On the issue of stigma and discrimination, it was noted at the workshop that the public assistance voucher some PLWHA receive has an additional stamp to the general one presented at post offices, thereby identifying persons as PLWHA. “PLWHA themselves have drawn this to the attention of the relevant authority but this system remains unchanged to date,” the release stated.

In the meantime, compulsory testing is still required by some private entities despite the fact that the national policy discourages this practice. “A particular banking institution was named as requiring an HIV test to be done for housing loans and mortgages … Some insurance companies also have special provisions for PLWHA and some guard services require HIV testing to secure employment,” the release said.

It also noted that special hospital beds in A&E have been assigned to HIV suspected cases while it was reported also that there have been instances where lab technicians, social workers and nurses would inform relatives of results of tests before the information is given to patients, thereby infringing confidentiality rules.  Therefore, the release added, more work needs to be done in this regard in a number of workplaces, including hair dressing salons.

Meanwhile, lack of family support remains widespread across regions, extending to family members remaining at the gate and being unwilling to enter the house.
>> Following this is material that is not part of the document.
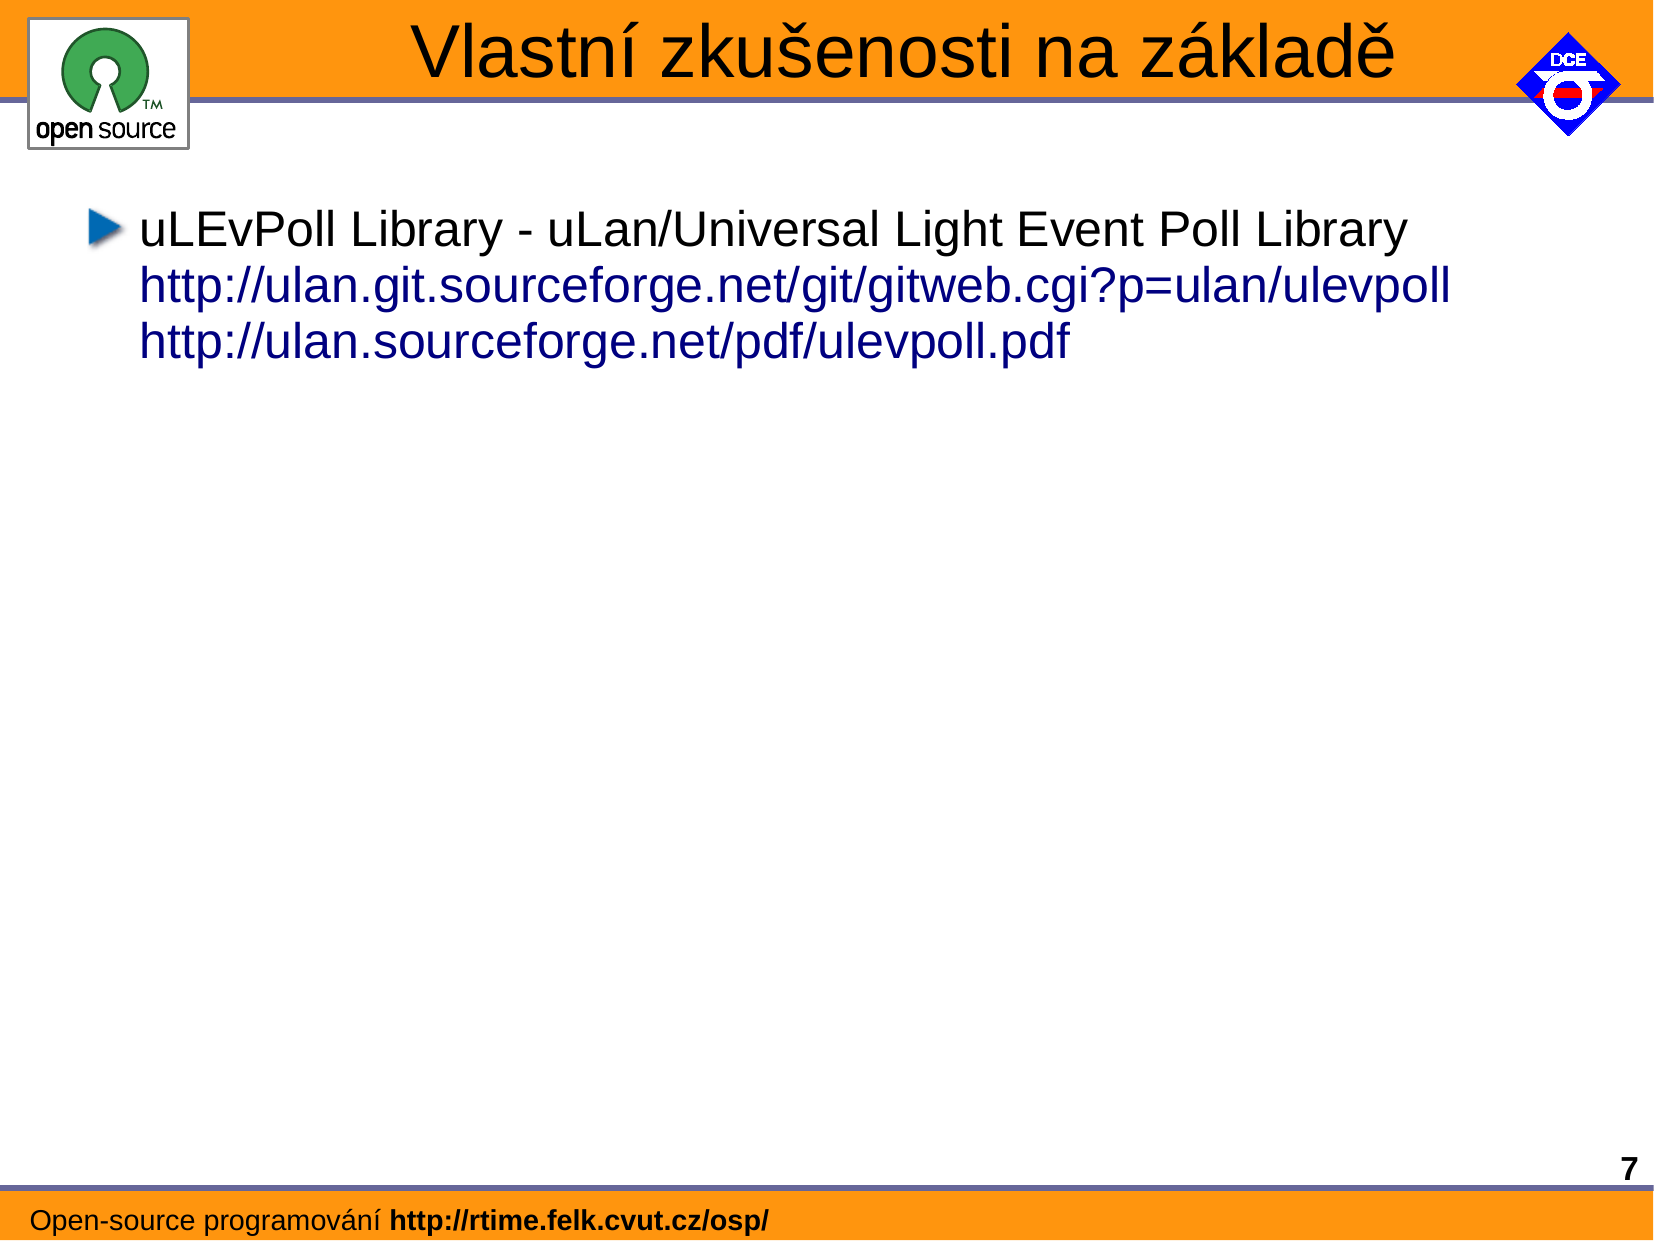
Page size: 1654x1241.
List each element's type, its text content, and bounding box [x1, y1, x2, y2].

list uLEvPoll Library - uLan/Universal Light Event Poll Library http://ulan.git.sourceforge.net/git/gitweb.cgi?p=ulan/ulevpoll http://ulan.sourceforge.net/pdf/ulevpoll.pdf [68, 201, 1592, 1106]
title Vlastní zkušenosti na základě [178, 4, 1631, 98]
Many PLWHA continue to keep their status to themselves rather than risk divulging and being condemned and blamed.

Instances across regions were reported of health workers’ reluctance to perform tasks in the lab and for PLWHA in-patients who were often isolated. “Breaches of confidentiality and separation from other patients is common practice in some regions among doctors and nurses, and also in Amerindian areas,” the release said further.

The workshop also determined that “religion continues to be a primary driver of stigma, particularly in the Christian and Muslim faiths. Condemnation of infected persons is still rife as some religious leaders ask to see test results and then use the occasion to ‘pray over’ and preach condemnation, quoting religious texts on fornication, and Sodom & Gomorrah.”

Participants agreed on the usefulness of the information-sharing which had taken place and the need for such regular assessments. They also acknowledged their responsibility as change agents and advocates in securing more effective HIV delivery, the release said.